Our bags are packed. We’ve got everything except a tie. Turns out the men don’t wear those to convention here in Mexico.

I. Can’t. Wait.

The convention in Torreon was really more like a special meeting–only the size of a union meeting. This convention near Monterrey is rumored to be pretty big (about three hundred people).

I am mostly excited because this will be Victor’s first real experience with convention. I am pretty quiet about it–I don’t want to paint a picture for him. I want him to love it like me, but because HE wants to. So, I answer questions as they come, and explain what an amazing weekend it is in the States. I listen as he tells me the things he learns (he understands what’s going on much more than I do…). Seeing the life and wonder makes my heart happy.

It’s great spending time with my husband. Last night I realized we’ve only KNOWN each other just over six months. Wow. No wonder my friends freaked out a little.

Sigh. Whatta life! A year of change can do wonders for a body!! One year ago I was happily basking in my freedom! And now? I am slowly becoming Mexican from the inside out…

Problems in Paradise

Last week was a week that I don’t care to ever relive.

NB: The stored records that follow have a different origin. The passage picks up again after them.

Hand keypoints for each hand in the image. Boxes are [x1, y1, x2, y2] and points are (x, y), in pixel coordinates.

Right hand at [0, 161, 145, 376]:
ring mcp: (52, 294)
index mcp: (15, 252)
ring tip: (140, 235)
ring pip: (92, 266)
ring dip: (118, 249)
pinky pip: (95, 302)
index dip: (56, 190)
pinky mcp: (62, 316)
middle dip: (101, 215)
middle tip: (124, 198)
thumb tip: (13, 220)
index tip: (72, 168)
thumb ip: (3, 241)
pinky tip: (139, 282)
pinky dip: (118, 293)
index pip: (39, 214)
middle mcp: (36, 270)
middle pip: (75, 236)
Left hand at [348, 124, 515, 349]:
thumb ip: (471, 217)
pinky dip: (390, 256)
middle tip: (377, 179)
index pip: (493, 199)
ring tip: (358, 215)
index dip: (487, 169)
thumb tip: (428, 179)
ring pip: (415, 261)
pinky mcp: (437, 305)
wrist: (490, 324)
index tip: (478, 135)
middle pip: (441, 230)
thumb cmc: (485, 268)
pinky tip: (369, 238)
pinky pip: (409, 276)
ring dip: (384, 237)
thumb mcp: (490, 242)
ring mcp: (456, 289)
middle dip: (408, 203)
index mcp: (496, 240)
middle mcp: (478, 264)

We started out with very little money, and tried in vain to get money to Mexico through Western Union.  It was nothing but a hassle–a hassle that did little to life stress from my shoulders.  Without my debit card, there was a little I could do to improve our situation.  It also put a damper on my traveling plans: Turns out that no, you can’t rent a car without a card.  No, you can’t make shuttle reservations without a card.

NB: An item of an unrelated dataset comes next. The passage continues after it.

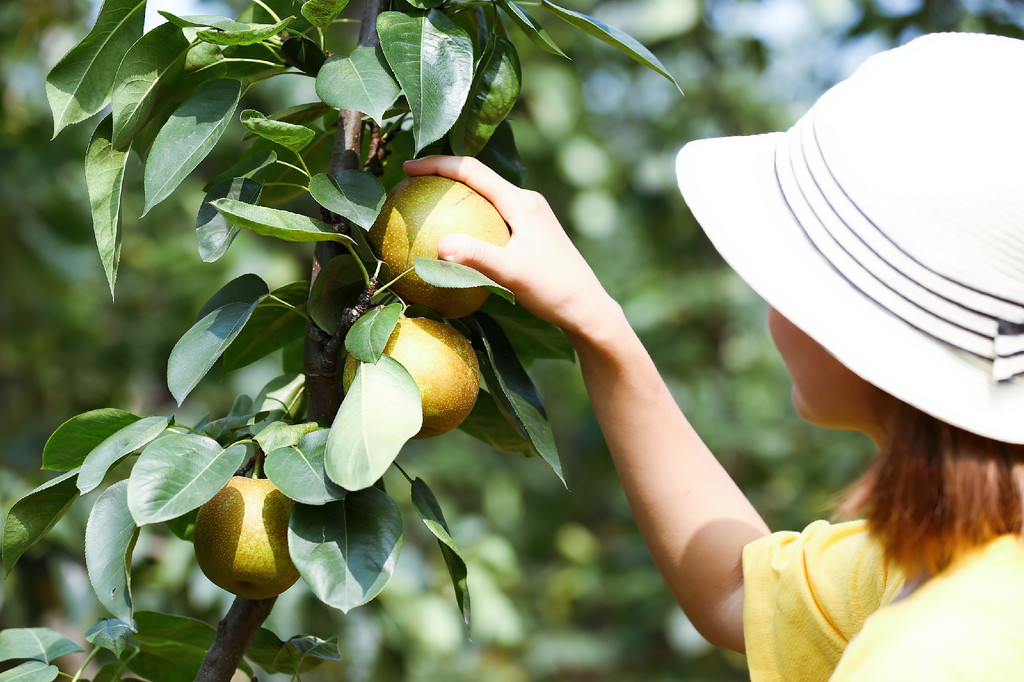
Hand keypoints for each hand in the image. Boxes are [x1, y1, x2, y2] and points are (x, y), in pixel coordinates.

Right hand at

“This is just life,” I told Victor, encouragingly.  “For everyone or just us?” he fired back.  So, it came down to the last day before payday–and we had fifty pesos between the two of us…

Friday morning I had a flight booked to Georgia to be a bridesmaid in my sister-from-another-mister’s wedding.  Priya has been a saint through this whole Mexico experience, and really has freaked out very little (considering there have been some minor inconveniences…)  This is why I didn’t share the following prior to her wedding:

At 10:30 Thursday night, I realized that I had left my passport in my classroom at school.  Furthermore, I had also kindly left my keys and i.d. for my substitute to use.  So, after buzzing around the house in a state of panic, I sent a note on Facebook to my principal.  Lucky break #1: She sent a cab to the house to pick me up, gave me her keys AND a note to the guards for me to be able to access my keys and classroom (and ultimately, my passport to travel…)

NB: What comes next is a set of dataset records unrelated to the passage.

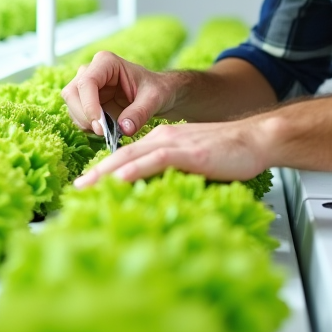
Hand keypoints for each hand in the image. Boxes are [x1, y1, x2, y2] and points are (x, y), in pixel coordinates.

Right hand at [60, 50, 178, 136]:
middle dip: (85, 116)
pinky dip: (88, 127)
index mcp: (106, 62)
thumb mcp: (154, 99)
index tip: (100, 126)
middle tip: (104, 132)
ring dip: (86, 123)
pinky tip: (105, 129)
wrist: (157, 94)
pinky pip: (77, 116)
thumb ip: (139, 113)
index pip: (87, 82)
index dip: (89, 105)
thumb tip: (124, 129)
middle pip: (71, 93)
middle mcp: (91, 71)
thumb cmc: (156, 89)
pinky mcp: (85, 101)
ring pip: (71, 106)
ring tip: (109, 130)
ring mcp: (85, 86)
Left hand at [73, 117, 270, 186]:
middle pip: (121, 156)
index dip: (105, 170)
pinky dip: (133, 171)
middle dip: (96, 173)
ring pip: (131, 157)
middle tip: (75, 190)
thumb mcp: (193, 164)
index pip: (127, 156)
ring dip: (105, 173)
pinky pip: (154, 161)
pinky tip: (118, 180)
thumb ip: (173, 172)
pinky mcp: (186, 153)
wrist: (255, 140)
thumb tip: (156, 192)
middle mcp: (162, 138)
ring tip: (86, 187)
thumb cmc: (229, 154)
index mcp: (162, 140)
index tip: (88, 185)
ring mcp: (173, 144)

Overwhelmed with gratitude, but forty pesos poorer (from the taxi ride), we returned home and made a plan for the next morning.  See, I still didn’t know if I would be able to access my paycheck at the bank.  Sometimes there are delays or hangups, and money doesn’t end up where it should.  Lucky break#2: at 5:15 a.m. we were able to withdraw pesos for the weekend.

On to the school!  This was complicated.  The school is really amazing: a pool, tennis courts, basketball courts, computer labs, etc. so it is heavily guarded.  It is also fortified with tall fences and gates to keep out unwanted pests.  I was on the wrong side of that gate.  I explained my situation to the guard, but he wasn’t really willing to take my word for it–or the principal’s note.  While he went to check with his boss, an older guard showed up.  In broken spanish, I explained what I needed, and after a tiny argument between the two of them–I was granted access.  And an escort to my classroom.

I made it to the airport with minutes to spare–and went through security and immigration without a hiccup (Lucky break: #3).  I only had to wait for my plane at the gate for 15 minutes, and then off we went.  On to the next stresser.

With no cell, I really had no way of knowing if my reservation in Hilton Head was taken care of.  Lucky break #4: it was.  My sister had called, and I was the only one on the shuttle!  This was a bit irritating after the rigmarole that I went through when I wanted to reserve a place.  Apparently, I really should have called 24 hours in advance.  Psh.